> Your goal: Please rewrite all the records below with "legend" replaced by "key", changing nothing else. Leave the pictures out of your answer.

Collection entries
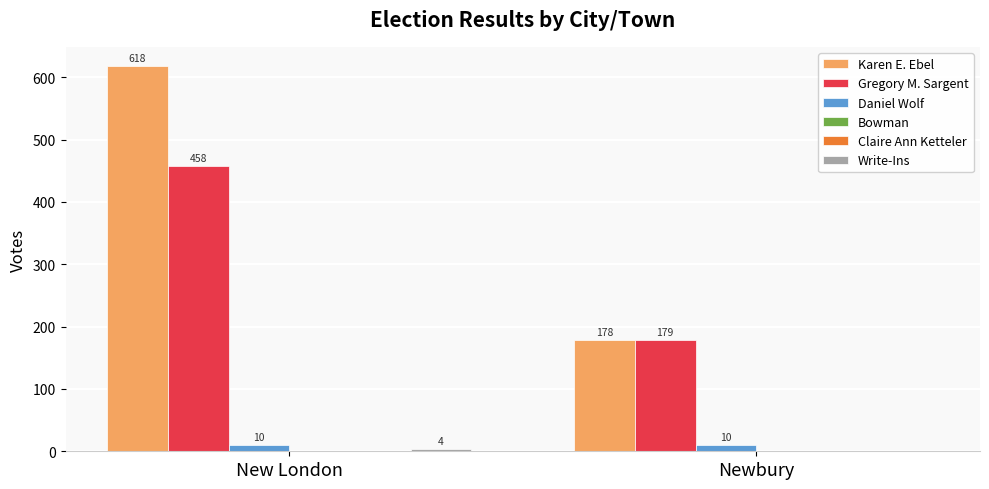

What are all the series names shown in the legend?

Karen E. Ebel, Gregory M. Sargent, Daniel Wolf, Bowman, Claire Ann Ketteler, Write-Ins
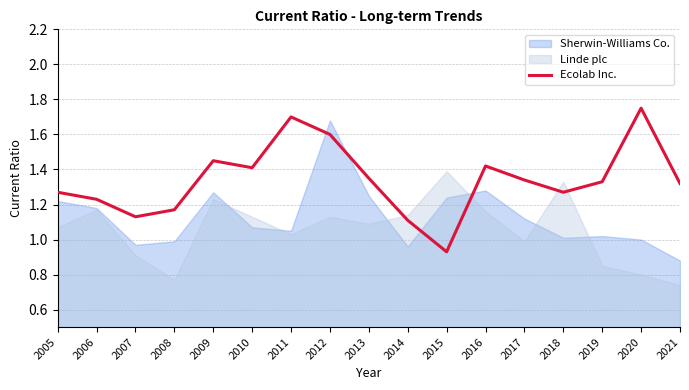

The chart shows a value of 1.3 at 2021. True or false?

True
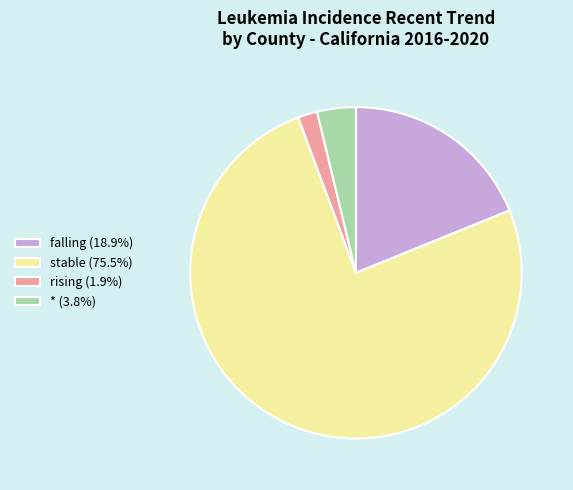

Count the number of slices in the pie.

4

> Answer area:
What are all the series names shown in the key?

Karen E. Ebel, Gregory M. Sargent, Daniel Wolf, Bowman, Claire Ann Ketteler, Write-Ins

The chart shows a value of 1.3 at 2021. True or false?

True

Count the number of slices in the pie.

4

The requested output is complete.